Now only this blank canvas remains, the silent foundation upon which a riot of productivity once waved. I exhale as I pass by: I'm awed by this empty expanse. The vastness. The potential. The change. It seems at once sacred and terrible, monumental and mundane.
But it's the furrows that stop me cold. Some machine has mapped them, touching every inch of this field with precision. Like the texture of paper or finely-sewn cloth, the furrows march in perfectly-spaced rows across the land's open face. The soil waits exposed, these silent rows a testimony to utility, to purpose, to plan.
The soil waits.
A catch in my throat surprises me. I start to jog once again. It's beautiful, this empty sameness. Beautiful like a promise. Like the squares of a ready-to-be-filled calendar. Like the rhythm of season and sun, hunger and sleep.
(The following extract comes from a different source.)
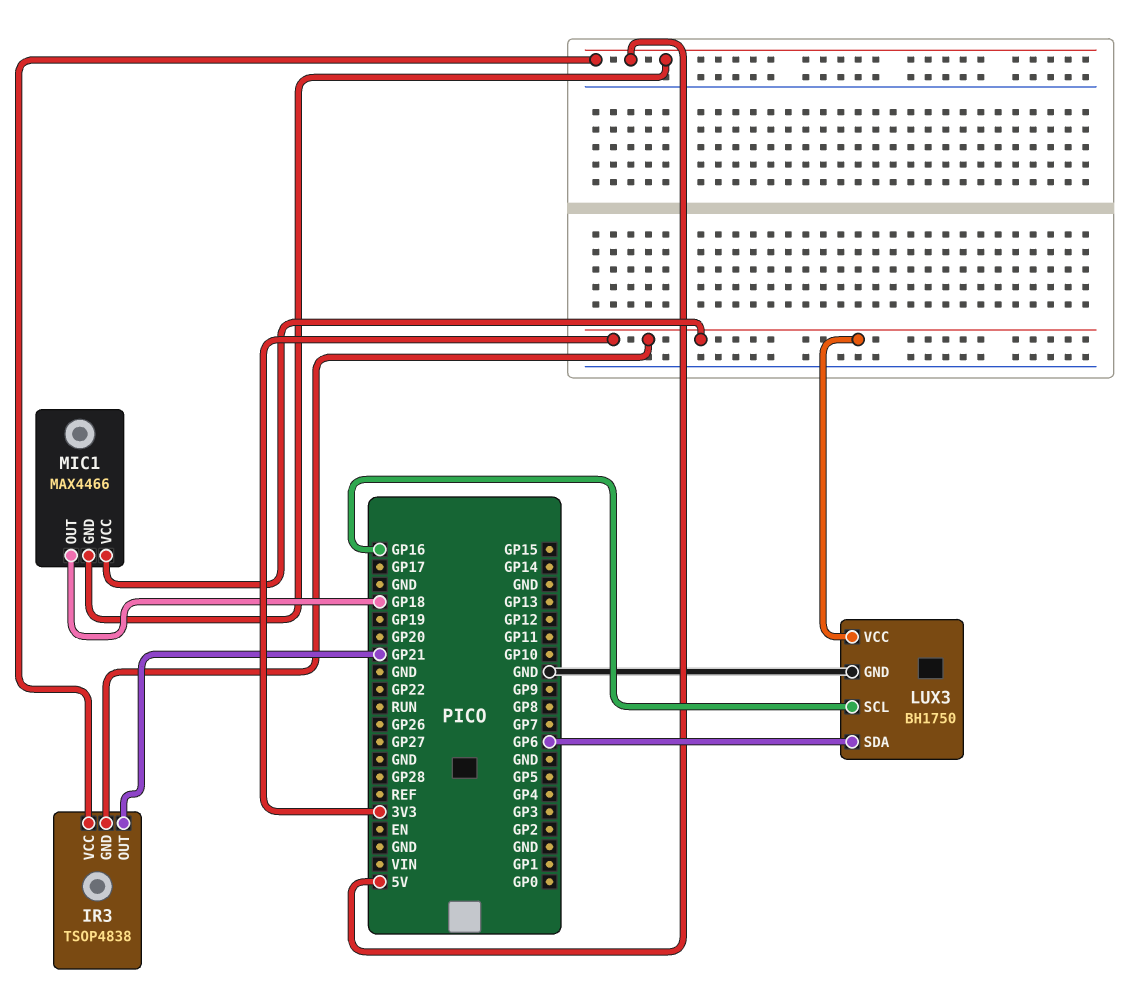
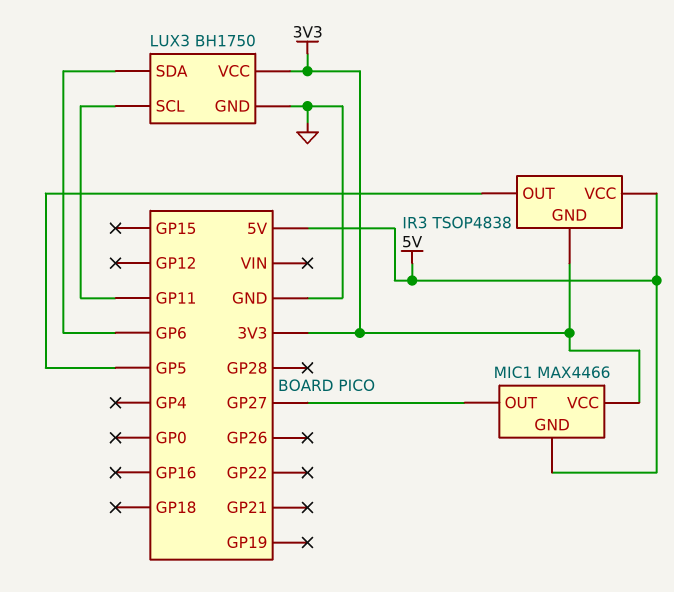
IR3 pin OUT: GP21 -> GP5
LUX3 pin SCL: GP16 -> GP11
MIC1 pin OUT: GP18 -> GP27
Like the simple beat of a song.
"It's hard to remember anything about this year," my teenage daughter recently observed as we concluded a quiet dinner at the end of another quiet week. "Nothing makes one month different from any other." She spoke this with sorrow, and I agreed: This year has brimmed full with mourning.
But it's brimmed full with wonder, as well. Days still dawn. Birthdays still come. People still marry. Babies still arrive, beautiful and wrinkled and wailing with surprise. We lay down our furrows, or God does, or both. I gaze at my silent field, drinking it in with reverent eyes. I'm passing it now, headed toward home.
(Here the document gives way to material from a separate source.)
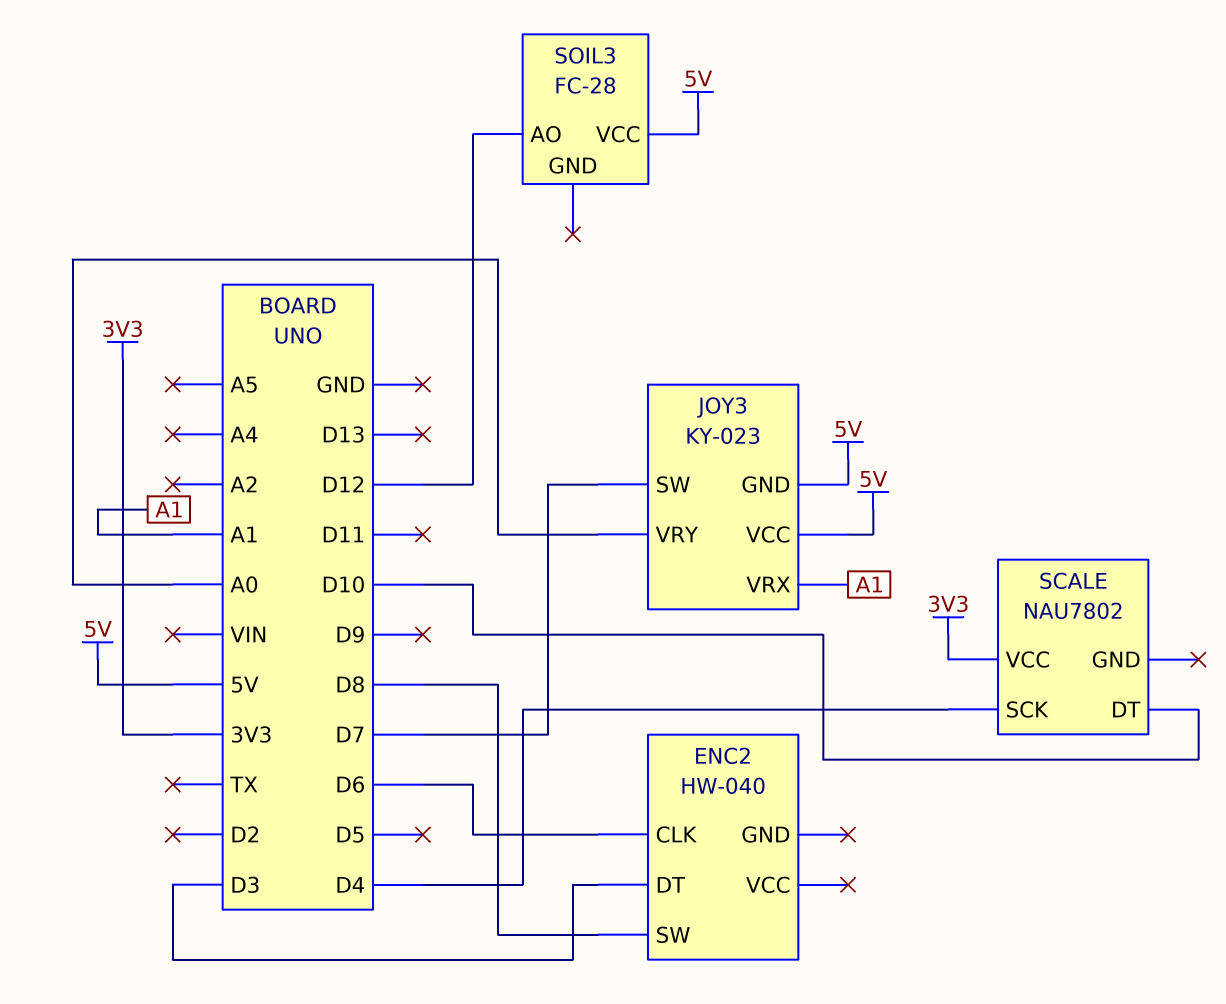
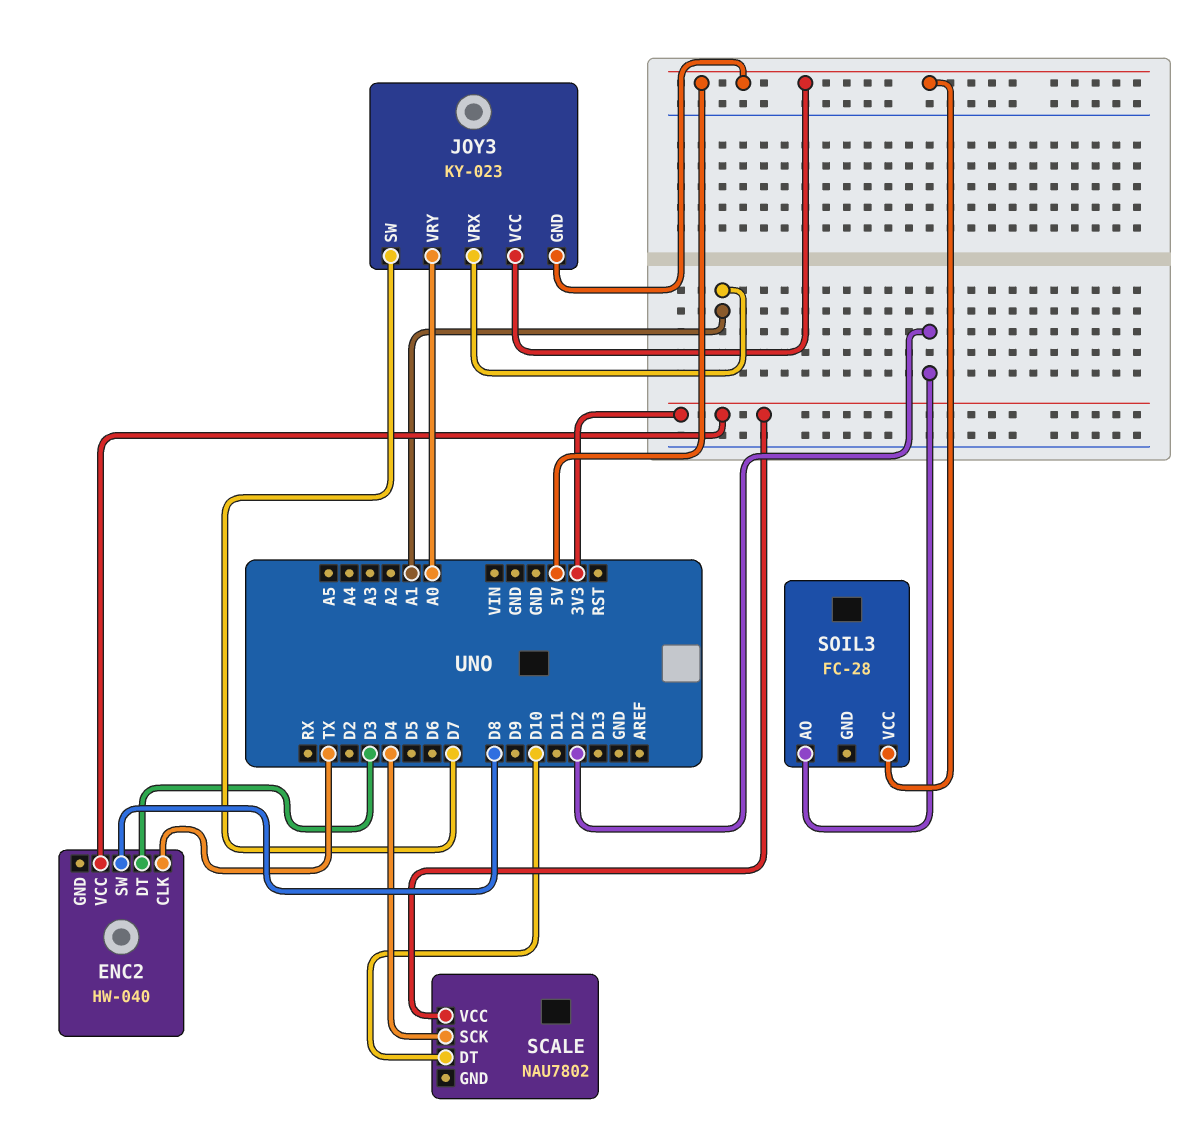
ENC2 pin CLK: D6 -> TX
ENC2 pin VCC: none -> 3V3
This season will pass, too, I am sure, replaced with havoc and hurry and all things pertaining to growth. Beneath it all, the furrows will stay, ready for their next emergence someday. And when that day comes, I hope I will welcome them more fully, as friends. They hold my place. They shape my days. They help me be patient.
Together, in these beautiful, God-given furrows, let us wait.